## WHAT YOU NEED TO DO
The lines you return should be those containing the string "which", taken from the data below.

-- SOURCE DATA follows --

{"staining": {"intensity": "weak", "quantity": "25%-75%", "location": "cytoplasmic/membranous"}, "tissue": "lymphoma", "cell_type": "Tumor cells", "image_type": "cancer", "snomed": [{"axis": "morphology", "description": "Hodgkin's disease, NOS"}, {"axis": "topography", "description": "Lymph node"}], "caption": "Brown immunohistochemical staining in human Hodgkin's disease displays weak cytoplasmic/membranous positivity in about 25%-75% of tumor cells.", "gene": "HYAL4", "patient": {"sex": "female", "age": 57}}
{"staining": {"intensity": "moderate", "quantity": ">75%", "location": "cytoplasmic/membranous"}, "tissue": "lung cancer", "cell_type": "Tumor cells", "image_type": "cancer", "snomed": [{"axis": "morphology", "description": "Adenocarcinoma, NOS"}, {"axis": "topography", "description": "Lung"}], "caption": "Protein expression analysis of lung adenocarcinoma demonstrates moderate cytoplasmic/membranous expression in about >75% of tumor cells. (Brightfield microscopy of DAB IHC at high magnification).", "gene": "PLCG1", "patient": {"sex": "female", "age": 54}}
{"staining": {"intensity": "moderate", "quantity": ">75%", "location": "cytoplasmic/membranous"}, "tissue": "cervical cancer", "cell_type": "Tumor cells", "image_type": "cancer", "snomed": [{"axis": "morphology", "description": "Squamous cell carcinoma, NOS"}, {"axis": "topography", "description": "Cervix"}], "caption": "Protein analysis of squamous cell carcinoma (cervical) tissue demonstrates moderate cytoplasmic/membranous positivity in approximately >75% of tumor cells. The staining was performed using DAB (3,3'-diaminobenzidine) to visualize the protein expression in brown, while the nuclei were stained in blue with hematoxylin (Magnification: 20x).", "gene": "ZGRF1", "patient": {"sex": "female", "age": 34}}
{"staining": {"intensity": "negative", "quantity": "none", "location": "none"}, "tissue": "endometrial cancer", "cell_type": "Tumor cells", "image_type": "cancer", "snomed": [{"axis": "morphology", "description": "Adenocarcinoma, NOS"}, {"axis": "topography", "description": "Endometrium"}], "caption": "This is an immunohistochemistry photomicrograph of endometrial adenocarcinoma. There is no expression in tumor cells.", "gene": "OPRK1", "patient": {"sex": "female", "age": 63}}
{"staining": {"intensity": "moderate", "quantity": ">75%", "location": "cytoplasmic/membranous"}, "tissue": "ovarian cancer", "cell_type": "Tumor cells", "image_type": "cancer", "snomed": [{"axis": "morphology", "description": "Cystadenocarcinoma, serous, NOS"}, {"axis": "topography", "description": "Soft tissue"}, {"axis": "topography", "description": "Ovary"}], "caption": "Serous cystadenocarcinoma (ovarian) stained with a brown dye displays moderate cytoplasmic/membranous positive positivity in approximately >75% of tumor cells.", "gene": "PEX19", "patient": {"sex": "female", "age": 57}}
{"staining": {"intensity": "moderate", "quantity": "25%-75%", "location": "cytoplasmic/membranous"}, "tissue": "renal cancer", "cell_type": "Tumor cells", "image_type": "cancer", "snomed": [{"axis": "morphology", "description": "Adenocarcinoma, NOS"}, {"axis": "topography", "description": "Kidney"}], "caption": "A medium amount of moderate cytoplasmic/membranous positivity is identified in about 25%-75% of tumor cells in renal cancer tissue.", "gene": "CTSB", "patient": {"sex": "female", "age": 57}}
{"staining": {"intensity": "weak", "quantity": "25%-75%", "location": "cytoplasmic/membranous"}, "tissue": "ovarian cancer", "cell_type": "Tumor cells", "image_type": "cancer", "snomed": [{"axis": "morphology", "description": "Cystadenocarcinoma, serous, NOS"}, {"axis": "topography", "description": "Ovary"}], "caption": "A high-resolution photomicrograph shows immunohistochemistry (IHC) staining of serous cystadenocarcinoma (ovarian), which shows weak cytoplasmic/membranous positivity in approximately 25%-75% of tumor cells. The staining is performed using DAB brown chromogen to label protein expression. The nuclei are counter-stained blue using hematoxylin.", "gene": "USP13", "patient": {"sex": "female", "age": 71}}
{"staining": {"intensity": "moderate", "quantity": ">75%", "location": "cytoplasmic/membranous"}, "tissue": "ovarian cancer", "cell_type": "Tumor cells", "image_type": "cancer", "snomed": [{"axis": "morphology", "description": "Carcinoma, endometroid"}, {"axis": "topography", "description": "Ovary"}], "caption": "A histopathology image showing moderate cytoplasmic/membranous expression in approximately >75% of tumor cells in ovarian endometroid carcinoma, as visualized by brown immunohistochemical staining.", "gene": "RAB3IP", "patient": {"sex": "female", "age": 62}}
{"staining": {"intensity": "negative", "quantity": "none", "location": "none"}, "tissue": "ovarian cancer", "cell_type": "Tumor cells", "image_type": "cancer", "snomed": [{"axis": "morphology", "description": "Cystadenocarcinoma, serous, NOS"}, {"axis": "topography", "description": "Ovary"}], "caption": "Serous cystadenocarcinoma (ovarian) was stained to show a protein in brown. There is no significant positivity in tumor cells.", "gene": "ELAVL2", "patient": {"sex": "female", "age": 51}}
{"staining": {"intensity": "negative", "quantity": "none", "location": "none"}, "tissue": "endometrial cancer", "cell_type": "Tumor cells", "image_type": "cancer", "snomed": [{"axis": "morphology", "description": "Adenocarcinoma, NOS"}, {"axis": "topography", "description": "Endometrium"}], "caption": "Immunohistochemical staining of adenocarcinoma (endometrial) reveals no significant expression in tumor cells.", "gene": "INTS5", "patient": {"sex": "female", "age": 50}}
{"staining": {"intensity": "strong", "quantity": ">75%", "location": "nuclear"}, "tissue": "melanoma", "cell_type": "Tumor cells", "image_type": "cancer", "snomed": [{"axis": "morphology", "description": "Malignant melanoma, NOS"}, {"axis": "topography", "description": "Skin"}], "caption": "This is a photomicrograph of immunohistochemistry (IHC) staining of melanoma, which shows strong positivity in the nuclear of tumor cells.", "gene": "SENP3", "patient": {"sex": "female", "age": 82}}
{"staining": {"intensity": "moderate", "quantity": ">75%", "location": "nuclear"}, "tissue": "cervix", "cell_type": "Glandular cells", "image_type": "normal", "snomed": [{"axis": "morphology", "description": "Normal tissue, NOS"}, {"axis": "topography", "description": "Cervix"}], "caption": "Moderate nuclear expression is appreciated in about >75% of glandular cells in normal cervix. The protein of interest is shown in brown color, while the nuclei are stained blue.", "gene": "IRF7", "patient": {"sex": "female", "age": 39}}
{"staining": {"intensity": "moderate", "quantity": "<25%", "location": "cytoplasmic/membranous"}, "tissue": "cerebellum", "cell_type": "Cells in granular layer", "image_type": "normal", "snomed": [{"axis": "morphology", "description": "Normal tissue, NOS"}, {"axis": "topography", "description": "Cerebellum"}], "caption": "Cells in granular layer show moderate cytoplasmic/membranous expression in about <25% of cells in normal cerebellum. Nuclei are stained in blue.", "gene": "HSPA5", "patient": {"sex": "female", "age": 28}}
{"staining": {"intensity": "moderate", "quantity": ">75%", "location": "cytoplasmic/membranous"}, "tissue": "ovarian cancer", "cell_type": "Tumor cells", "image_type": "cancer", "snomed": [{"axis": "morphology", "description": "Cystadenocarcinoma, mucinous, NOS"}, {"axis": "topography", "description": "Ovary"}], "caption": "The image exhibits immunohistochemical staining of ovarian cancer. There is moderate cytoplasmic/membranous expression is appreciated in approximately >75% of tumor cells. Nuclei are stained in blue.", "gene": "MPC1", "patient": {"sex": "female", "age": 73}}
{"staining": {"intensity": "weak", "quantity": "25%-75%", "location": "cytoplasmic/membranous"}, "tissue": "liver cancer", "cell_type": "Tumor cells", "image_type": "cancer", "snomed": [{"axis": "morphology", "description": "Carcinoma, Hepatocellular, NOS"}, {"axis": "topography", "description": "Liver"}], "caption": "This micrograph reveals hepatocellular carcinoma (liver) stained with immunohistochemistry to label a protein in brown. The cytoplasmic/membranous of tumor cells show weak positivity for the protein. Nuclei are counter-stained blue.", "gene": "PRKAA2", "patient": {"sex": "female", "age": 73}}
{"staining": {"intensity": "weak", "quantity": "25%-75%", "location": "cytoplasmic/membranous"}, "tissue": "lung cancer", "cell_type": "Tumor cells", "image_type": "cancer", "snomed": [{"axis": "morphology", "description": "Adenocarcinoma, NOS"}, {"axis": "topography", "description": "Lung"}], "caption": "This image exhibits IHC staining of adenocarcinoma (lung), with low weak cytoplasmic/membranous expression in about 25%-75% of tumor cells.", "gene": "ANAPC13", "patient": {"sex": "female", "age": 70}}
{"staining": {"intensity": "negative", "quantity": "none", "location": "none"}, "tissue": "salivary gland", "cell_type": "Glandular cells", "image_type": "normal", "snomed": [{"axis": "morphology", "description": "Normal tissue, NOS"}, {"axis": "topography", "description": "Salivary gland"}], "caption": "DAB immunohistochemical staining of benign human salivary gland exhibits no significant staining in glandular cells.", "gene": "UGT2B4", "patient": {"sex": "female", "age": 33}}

-- SOURCE DATA concluded --

## EXERCISE SOLUTION
{"staining": {"intensity": "weak", "quantity": "25%-75%", "location": "cytoplasmic/membranous"}, "tissue": "ovarian cancer", "cell_type": "Tumor cells", "image_type": "cancer", "snomed": [{"axis": "morphology", "description": "Cystadenocarcinoma, serous, NOS"}, {"axis": "topography", "description": "Ovary"}], "caption": "A high-resolution photomicrograph shows immunohistochemistry (IHC) staining of serous cystadenocarcinoma (ovarian), which shows weak cytoplasmic/membranous positivity in approximately 25%-75% of tumor cells. The staining is performed using DAB brown chromogen to label protein expression. The nuclei are counter-stained blue using hematoxylin.", "gene": "USP13", "patient": {"sex": "female", "age": 71}}
{"staining": {"intensity": "strong", "quantity": ">75%", "location": "nuclear"}, "tissue": "melanoma", "cell_type": "Tumor cells", "image_type": "cancer", "snomed": [{"axis": "morphology", "description": "Malignant melanoma, NOS"}, {"axis": "topography", "description": "Skin"}], "caption": "This is a photomicrograph of immunohistochemistry (IHC) staining of melanoma, which shows strong positivity in the nuclear of tumor cells.", "gene": "SENP3", "patient": {"sex": "female", "age": 82}}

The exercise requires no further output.